Last modified: Friday, December 26, 2014
It’s unclear whether proponents of casino gambling, including New Hampshire Gov. Maggie Hassan, will take another stab at passing legislation to expand gambling. Meanwhile, the state’s Gaming Regulation Oversight Authority, created by the Legislature in 2013 in case a casino bill passed, should update its website to include the following number: 1-844-NO-BRIBE (622-7423).

The number connects callers to a new hotline established by the Boston office of the FBI to encourage citizens to report suspected incidents of bribery or corruption involving public officials, including those charged with regulating casinos and other forms of gambling.

The hotline is necessary, FBI Special Agent Vincent Lisi told the Associated Press, because the increased legalization and regulation of gaming, a multi-billion dollar industry, sets the stage for corruption. The gambling industry admits that it spends heavily to lobby in favor of permitting new and expanded forms of gaming, though it denies that it is responsible for the corruption of public officials.

Plenty of people in a position of trust have succumbed to the temptation to bend the rules, look the other way or award contracts in exchange for a little greasing of the palm, not just those who regulate gaming. Lisi, whose office covers Rhode Island, Massachusetts, New Hampshire and Maine, pointed to a scheme to defraud the Navy of $18 million, the bribery conviction of a Massachusetts House speaker and the participation of one or more people with mob connections in the campaign to open casinos in Massachusetts.

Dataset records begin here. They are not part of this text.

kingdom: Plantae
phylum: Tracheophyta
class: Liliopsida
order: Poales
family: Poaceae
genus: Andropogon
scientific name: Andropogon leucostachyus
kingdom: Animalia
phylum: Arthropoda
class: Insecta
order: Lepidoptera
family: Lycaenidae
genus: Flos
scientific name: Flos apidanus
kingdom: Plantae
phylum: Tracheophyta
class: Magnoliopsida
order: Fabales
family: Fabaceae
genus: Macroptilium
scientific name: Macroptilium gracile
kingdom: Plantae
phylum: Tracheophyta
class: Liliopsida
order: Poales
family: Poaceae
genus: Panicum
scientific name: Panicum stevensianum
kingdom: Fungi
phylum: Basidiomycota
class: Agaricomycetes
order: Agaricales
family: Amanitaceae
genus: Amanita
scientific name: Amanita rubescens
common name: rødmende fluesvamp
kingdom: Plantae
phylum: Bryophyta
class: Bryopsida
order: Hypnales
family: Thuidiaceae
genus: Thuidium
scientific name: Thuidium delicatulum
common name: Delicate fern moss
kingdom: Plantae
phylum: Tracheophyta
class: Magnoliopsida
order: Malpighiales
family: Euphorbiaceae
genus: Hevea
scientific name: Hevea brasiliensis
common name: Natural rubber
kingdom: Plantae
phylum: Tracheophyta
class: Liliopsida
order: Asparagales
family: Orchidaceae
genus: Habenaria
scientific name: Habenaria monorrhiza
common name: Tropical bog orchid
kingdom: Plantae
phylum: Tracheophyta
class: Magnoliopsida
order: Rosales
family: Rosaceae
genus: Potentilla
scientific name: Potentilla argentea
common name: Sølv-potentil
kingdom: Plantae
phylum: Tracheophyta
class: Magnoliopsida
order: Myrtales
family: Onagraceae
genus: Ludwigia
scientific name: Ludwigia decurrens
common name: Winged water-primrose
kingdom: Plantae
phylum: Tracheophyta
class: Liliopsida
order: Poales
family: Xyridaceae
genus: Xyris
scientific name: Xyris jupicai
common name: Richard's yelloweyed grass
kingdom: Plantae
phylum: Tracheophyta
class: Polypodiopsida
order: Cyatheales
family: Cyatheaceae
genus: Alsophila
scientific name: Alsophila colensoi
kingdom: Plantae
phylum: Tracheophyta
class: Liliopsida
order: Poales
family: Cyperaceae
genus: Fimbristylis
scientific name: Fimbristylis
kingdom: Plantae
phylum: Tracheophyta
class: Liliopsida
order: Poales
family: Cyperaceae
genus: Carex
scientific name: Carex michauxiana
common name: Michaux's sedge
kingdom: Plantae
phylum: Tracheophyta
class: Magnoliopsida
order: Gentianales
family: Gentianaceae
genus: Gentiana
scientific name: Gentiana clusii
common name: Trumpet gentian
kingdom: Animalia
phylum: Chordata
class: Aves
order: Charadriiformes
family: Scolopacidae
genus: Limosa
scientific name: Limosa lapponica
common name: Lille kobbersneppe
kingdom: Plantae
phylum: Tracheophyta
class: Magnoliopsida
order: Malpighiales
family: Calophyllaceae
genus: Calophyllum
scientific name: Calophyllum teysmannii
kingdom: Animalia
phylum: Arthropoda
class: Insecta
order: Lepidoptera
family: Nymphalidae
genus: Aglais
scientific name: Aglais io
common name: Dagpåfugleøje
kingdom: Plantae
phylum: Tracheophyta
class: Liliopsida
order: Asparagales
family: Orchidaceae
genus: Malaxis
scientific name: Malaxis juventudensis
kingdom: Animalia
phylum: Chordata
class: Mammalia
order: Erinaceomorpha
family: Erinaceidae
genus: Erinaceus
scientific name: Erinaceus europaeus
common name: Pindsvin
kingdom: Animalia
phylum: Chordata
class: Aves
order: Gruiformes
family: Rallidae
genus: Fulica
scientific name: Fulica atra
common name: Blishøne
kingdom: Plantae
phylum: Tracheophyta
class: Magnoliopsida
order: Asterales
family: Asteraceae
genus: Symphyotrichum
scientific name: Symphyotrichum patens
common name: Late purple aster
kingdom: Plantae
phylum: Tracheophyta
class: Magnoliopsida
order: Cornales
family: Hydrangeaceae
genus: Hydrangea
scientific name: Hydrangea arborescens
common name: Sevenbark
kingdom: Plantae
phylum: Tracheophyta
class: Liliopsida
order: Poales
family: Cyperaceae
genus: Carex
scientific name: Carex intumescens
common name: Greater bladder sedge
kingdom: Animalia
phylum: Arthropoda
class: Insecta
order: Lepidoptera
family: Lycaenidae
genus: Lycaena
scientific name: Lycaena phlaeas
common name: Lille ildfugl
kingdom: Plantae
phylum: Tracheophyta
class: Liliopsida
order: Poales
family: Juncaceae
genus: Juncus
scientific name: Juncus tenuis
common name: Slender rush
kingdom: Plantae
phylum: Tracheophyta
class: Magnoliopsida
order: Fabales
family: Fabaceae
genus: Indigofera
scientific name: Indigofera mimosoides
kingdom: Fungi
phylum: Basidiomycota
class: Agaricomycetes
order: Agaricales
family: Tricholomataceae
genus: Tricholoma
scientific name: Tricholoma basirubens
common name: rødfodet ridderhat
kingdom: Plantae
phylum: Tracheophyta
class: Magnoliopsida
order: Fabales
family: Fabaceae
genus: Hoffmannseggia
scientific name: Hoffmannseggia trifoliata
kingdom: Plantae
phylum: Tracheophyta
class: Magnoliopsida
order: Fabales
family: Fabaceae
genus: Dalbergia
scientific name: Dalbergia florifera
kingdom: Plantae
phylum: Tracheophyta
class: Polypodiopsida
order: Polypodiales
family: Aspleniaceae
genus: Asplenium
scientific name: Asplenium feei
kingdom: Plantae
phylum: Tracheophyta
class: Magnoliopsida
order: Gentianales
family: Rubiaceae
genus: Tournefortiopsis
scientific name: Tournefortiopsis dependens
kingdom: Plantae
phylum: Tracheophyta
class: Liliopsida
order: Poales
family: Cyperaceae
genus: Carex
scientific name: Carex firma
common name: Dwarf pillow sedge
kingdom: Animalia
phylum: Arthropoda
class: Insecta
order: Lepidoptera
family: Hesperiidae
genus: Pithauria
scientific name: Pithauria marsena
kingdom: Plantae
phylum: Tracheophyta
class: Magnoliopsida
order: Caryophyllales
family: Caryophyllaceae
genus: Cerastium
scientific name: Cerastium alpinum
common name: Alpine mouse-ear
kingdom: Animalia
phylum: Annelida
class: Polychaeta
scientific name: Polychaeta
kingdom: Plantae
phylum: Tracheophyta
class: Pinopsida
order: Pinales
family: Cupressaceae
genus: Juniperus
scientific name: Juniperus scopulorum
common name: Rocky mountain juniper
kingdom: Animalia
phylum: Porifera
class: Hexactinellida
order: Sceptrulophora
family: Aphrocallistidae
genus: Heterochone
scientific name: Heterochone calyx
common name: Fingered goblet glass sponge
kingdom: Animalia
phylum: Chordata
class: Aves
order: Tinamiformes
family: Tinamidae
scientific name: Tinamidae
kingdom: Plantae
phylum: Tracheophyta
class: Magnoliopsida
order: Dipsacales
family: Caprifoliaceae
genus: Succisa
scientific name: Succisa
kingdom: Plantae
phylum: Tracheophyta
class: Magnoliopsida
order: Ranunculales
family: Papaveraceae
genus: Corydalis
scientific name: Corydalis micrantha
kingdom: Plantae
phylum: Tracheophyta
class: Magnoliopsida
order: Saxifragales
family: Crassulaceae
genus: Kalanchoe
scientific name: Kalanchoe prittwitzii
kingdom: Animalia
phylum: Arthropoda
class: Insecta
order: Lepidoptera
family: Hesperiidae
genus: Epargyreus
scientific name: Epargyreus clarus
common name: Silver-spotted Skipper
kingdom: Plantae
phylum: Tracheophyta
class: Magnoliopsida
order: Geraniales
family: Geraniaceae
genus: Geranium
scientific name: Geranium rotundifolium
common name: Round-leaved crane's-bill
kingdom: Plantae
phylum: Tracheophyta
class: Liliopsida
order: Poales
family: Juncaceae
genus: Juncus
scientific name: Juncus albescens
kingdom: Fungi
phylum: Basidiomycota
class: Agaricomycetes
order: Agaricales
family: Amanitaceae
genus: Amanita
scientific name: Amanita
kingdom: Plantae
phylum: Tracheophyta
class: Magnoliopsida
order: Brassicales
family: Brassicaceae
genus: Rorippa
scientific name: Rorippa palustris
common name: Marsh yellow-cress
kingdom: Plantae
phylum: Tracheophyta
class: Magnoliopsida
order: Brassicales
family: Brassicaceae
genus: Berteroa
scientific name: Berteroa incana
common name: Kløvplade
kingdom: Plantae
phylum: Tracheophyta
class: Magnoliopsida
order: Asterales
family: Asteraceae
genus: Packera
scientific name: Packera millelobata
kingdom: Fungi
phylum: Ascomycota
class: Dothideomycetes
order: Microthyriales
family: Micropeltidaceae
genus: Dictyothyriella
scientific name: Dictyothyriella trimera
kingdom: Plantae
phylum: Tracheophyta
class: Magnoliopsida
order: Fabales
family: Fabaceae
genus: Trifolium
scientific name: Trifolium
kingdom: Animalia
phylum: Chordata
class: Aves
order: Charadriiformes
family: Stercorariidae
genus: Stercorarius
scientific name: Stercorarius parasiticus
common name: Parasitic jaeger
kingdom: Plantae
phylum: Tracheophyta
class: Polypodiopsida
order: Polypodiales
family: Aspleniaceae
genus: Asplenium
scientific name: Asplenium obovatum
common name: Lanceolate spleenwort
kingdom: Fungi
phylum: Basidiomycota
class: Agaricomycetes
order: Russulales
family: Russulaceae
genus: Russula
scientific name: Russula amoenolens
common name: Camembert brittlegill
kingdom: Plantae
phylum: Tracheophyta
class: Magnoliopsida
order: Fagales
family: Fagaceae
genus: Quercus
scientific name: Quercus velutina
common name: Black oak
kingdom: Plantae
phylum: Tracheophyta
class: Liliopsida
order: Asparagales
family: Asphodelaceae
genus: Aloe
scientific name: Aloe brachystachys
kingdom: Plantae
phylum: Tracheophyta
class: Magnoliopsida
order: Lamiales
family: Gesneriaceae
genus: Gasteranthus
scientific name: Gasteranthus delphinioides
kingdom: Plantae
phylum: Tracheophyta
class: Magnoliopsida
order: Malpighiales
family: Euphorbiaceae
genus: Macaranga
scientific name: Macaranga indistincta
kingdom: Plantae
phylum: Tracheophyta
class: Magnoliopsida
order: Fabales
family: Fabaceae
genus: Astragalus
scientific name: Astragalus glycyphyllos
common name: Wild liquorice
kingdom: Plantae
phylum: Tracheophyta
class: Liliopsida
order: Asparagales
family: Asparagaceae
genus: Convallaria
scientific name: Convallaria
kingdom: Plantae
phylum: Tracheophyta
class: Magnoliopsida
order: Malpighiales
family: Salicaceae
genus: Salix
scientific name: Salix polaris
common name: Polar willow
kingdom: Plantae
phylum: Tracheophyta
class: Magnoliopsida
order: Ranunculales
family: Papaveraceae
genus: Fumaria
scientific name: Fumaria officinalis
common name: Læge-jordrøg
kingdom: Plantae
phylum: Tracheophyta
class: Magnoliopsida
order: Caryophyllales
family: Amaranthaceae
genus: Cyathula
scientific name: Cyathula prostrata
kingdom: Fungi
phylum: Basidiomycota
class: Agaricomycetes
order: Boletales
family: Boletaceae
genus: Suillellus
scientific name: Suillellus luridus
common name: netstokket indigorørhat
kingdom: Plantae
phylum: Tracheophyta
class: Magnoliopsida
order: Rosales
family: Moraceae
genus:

If Lisi’s office covered New Jersey, however, he would have had a long list to submit. Casinos were opened in the Garden State in 1978. In 2008, the AP, in a story on the resignation of Atlantic City’s mayor, pointed out that four of his eight predecessors were arrested on corruption charges. According to a study on casino gambling and political corruption conducted by two College of Charleston professors, in 2006 three of Atlantic City’s nine city councilors were in prison and in 2009, 44 New Jersey officials, including a mayor, were arrested on corruption charges.

The study’s authors admitted that most of their evidence was anecdotal. No clear link between the casino industry and corruption was established, but the potential for corruption – when big profits are to be made by weakening regulation, securing a license or convincing lawmakers to reduce the state’s share of the take – is obvious.

New Hampshire attorneys general, from Warren Rudman and David Souter in the 1970s on have, at least until recently, been unanimous in their staunch opposition to expanded gambling because of its potential for corruption, increased crime and effect on the state’s quality of life. The state’s current attorney general, Joseph Foster, favors strict regulation if expanded gambling is approved but has not made his overall position clear.

Expanded gambling, whether through casinos, keno parlors or slot machines in bars, isn’t the answer to New Hampshire’s budget problems. It’s a bigger problem waiting to happen. A lot is at stake. Last year, a Senate bill to permit two casinos failed in the House by a single vote so the gambling authority shouldn’t wait. It should act now to add the hotline number, 1-844-NO-BRIBE, to its website.